I’ve been trying to write a post all week, and it seems like the more thought I put into what I want to say, the less I want to write it.
I’ve been having a crappy couple of weeks. There’s been high stress and low appreciation at work, Husband and I are living on a tighter budget while we wait for some financial things to pan out, and once again there is drama with my in-laws that is causing me anxiety.
Oh, and I’ve had a sinus infection all week.
I’m feeling flushes of anger faster than normal, and my mood immediately crashes at the turn of just one thing — realizing the apartment is a mess and Stepson will be here tomorrow, putting too much cooking oil in the pan when I’m making hash browns. The little shit stuff that I should be able to plow through and laugh off, but it just cuts right into me.

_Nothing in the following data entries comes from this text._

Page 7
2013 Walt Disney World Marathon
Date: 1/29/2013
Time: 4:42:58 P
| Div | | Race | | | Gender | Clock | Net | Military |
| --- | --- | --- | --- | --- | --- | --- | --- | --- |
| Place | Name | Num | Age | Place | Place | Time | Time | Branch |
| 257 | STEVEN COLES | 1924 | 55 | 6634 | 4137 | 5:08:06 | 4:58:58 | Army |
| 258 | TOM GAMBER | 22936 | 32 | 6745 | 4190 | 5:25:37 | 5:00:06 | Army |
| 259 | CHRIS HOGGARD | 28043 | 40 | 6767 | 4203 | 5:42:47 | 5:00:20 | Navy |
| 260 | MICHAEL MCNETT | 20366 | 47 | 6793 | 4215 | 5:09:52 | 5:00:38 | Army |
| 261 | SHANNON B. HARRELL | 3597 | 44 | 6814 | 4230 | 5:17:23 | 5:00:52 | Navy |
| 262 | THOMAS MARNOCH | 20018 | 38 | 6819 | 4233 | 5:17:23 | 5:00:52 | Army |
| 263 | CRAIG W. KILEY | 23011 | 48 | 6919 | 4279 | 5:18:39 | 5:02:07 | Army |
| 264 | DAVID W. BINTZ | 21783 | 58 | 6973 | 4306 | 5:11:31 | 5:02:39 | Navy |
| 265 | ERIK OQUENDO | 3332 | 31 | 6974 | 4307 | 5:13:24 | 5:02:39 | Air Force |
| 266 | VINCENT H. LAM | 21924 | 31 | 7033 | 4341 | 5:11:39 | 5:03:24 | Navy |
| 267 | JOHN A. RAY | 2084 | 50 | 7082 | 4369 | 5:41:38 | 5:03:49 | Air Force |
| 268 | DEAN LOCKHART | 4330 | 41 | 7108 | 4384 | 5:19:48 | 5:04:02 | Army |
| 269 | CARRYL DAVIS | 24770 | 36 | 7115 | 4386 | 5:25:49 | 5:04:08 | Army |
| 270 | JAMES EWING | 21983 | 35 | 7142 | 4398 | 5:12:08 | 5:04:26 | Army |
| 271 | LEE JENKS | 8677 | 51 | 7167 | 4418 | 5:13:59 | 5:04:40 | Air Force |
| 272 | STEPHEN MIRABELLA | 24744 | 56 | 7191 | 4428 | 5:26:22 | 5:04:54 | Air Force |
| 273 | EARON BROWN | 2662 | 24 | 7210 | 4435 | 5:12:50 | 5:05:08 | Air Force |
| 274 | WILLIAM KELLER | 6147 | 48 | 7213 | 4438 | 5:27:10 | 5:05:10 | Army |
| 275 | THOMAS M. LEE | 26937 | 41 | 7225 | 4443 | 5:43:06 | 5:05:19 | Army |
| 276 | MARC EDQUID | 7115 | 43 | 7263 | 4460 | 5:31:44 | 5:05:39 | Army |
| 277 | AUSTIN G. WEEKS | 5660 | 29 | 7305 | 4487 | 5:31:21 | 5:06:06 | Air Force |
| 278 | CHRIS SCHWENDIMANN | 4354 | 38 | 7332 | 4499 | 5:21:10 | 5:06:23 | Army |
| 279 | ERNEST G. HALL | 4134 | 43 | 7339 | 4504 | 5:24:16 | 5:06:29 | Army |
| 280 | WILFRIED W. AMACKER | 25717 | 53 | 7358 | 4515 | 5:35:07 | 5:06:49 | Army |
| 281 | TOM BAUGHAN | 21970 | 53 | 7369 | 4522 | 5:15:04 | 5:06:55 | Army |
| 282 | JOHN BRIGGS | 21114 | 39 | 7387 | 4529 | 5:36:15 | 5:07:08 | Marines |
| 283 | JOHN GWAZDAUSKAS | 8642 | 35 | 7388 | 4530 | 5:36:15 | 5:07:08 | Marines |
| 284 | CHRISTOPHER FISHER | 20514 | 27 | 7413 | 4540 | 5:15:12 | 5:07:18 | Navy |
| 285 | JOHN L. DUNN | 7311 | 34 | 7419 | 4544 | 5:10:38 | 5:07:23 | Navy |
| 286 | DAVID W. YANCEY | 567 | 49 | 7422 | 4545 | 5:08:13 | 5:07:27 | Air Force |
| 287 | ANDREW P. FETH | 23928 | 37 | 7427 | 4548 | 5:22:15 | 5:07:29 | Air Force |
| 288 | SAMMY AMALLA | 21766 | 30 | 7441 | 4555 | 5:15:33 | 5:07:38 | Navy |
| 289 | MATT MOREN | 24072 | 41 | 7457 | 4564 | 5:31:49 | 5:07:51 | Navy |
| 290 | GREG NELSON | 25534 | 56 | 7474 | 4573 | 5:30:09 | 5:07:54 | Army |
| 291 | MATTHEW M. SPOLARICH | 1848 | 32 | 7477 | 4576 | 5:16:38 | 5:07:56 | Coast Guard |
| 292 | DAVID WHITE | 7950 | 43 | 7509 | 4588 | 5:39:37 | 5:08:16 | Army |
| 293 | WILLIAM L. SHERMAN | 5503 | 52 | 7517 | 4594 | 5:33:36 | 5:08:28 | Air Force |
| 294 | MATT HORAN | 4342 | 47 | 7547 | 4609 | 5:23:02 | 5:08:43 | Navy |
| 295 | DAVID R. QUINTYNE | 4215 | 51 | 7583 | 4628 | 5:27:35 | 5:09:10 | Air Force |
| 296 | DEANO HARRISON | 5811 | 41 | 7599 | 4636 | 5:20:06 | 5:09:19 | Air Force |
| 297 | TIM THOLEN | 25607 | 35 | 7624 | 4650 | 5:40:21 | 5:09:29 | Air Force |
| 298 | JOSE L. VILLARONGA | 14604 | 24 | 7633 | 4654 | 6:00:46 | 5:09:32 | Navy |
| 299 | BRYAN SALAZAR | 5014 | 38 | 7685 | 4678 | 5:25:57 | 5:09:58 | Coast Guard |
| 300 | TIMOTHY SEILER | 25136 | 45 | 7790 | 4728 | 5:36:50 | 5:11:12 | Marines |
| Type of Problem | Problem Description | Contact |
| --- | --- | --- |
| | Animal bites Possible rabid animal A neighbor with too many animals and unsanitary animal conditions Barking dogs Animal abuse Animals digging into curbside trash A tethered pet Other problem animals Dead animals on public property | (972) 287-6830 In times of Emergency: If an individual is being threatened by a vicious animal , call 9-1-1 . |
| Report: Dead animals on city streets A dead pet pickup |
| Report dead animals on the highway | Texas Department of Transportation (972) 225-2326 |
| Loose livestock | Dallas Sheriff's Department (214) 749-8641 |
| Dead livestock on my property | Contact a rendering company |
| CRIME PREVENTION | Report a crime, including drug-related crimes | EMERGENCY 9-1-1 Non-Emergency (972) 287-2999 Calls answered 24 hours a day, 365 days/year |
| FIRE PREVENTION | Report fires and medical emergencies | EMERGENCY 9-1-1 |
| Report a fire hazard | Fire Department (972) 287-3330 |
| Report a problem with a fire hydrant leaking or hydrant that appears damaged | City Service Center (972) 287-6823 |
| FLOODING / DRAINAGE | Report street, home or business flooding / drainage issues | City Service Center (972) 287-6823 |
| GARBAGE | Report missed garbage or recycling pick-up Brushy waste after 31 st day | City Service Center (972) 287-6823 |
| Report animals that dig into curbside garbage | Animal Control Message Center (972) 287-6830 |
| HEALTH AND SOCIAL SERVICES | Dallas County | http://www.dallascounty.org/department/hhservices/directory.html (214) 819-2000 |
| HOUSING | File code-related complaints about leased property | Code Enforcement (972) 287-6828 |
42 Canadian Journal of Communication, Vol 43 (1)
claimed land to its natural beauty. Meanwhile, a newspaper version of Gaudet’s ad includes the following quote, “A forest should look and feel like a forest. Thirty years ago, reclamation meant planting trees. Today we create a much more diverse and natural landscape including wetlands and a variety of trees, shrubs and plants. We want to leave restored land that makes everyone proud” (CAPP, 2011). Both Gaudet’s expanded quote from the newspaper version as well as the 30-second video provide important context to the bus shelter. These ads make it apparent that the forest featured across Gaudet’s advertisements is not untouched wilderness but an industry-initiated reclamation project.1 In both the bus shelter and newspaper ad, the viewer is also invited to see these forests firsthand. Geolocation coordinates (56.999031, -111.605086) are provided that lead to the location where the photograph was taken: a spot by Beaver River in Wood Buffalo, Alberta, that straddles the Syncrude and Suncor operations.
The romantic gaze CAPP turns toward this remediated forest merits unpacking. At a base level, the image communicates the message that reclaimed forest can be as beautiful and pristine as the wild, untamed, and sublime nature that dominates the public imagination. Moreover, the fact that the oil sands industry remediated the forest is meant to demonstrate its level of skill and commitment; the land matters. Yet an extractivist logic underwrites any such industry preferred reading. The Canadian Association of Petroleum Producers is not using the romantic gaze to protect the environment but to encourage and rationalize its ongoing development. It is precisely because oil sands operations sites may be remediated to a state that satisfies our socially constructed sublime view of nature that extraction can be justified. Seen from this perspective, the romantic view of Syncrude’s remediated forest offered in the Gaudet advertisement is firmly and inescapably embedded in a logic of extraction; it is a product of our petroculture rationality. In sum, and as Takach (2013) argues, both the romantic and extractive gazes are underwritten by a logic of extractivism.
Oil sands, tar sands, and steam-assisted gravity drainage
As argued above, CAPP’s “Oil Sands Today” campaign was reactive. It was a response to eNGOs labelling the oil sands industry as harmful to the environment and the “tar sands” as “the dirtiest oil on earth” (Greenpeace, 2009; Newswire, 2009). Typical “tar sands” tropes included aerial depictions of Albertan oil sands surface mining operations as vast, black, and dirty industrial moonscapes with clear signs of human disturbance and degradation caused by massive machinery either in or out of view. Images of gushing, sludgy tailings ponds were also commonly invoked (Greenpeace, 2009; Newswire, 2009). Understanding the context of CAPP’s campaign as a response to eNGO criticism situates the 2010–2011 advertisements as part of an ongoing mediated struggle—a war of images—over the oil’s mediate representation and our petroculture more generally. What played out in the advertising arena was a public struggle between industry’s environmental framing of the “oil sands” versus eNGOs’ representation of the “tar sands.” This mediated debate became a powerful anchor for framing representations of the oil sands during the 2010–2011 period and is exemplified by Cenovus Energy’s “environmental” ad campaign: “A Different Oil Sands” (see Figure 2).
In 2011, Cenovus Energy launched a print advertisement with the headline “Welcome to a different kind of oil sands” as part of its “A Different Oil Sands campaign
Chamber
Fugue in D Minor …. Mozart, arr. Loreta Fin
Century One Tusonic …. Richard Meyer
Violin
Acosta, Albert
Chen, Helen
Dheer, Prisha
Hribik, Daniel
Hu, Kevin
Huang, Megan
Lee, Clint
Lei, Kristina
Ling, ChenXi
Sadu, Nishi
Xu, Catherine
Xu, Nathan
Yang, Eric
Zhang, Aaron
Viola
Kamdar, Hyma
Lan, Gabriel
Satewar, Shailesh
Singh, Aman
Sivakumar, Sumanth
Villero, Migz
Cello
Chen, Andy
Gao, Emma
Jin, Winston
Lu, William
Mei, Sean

I’ve been going to bed at like eight every night and sleeping for nine, ten hours. It isn’t helping. I wake up, think things will be okay, and then – snap. I’m upset, and I can’t pull myself back out of the hole.
Part of it is my period. SOmetimes, it hits me harder on the emotional side than the physical end. Part of it is that my weight loss has hit a two week plateau, and between what I felt were crappy pictures of myself from Mother’s Day and a lack of funds to buy running shoes, my body self esteem has hit an all time low.
I don’t know what to do with myself, and Husband’s patience is growing thin.